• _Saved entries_
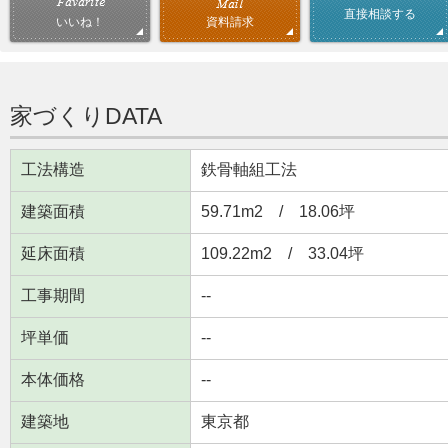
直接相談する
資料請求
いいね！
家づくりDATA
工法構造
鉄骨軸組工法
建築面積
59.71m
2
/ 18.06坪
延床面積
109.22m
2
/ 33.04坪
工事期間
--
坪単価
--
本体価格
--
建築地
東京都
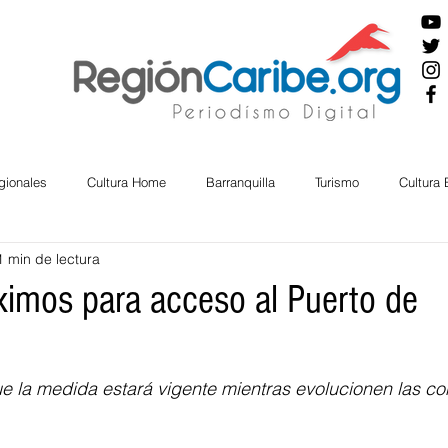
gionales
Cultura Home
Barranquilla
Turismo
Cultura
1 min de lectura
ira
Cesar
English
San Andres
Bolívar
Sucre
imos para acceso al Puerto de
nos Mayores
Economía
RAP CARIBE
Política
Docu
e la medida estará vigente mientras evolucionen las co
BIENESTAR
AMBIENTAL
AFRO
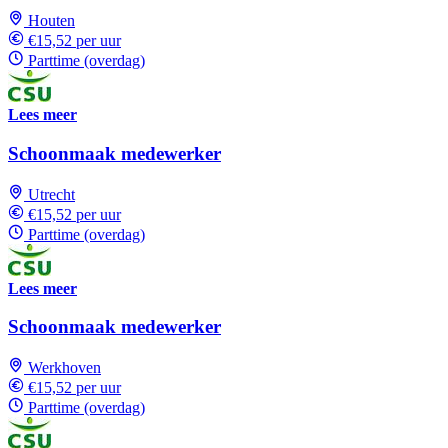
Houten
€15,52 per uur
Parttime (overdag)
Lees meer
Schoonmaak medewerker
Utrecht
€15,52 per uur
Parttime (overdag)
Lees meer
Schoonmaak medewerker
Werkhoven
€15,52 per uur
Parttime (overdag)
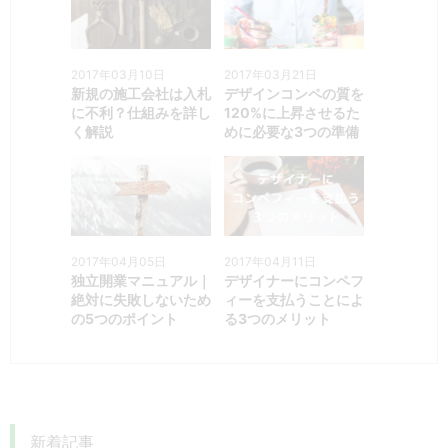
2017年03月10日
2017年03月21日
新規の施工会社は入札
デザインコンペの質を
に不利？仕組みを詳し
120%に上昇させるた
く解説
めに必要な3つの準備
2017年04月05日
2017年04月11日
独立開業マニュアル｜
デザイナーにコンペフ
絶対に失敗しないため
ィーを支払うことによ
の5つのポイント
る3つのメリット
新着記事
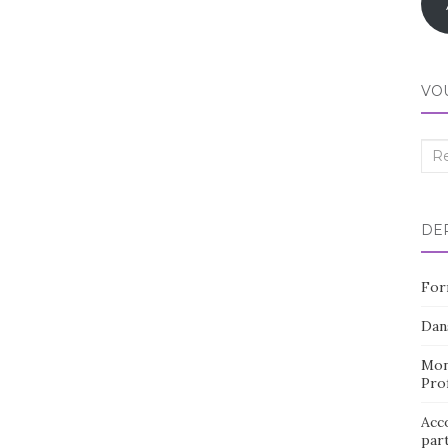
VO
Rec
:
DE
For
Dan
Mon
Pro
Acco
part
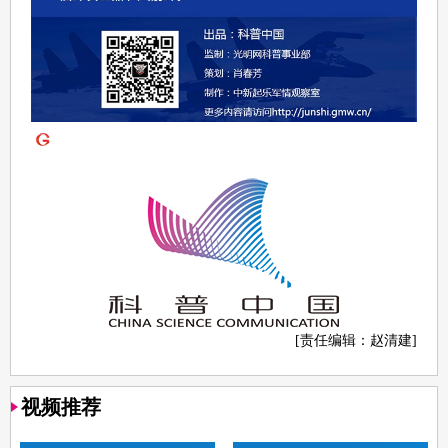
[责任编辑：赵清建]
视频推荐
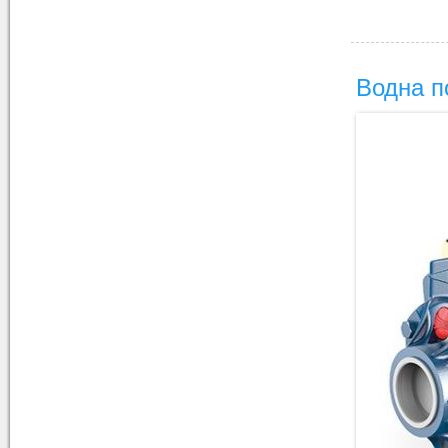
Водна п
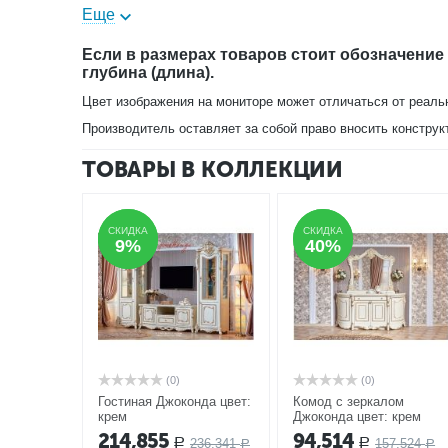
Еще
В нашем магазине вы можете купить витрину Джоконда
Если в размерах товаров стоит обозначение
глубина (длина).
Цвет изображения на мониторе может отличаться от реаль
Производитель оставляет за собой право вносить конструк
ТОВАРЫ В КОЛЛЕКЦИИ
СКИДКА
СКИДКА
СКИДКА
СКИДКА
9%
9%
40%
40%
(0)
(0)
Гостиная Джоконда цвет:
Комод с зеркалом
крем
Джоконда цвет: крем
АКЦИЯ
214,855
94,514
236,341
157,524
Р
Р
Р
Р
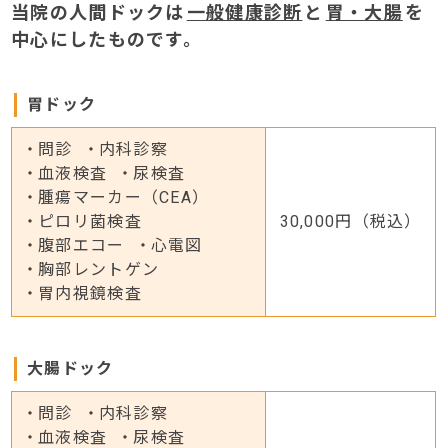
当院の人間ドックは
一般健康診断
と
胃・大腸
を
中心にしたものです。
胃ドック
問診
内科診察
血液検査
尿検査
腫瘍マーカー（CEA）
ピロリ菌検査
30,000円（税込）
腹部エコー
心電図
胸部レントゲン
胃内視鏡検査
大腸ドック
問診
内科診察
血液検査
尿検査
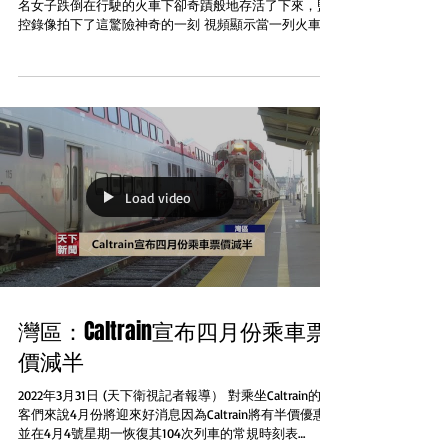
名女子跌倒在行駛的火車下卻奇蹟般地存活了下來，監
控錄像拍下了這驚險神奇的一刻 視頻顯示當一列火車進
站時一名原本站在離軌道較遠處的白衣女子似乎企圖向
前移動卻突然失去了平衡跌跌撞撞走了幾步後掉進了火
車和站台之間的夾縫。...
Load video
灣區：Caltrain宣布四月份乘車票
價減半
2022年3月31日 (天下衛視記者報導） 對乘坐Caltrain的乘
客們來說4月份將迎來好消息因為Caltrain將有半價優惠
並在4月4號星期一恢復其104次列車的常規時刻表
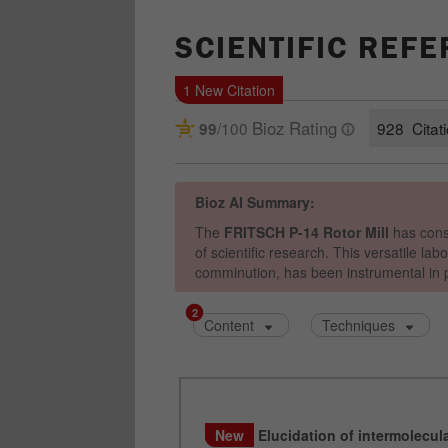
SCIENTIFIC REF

• _Your objective_
Report every line in the items that contains the word "Джоконда", copying each such line in full.

• _Response box_
В нашем магазине вы можете купить витрину Джоконда
Гостиная Джоконда цвет:
Джоконда цвет: крем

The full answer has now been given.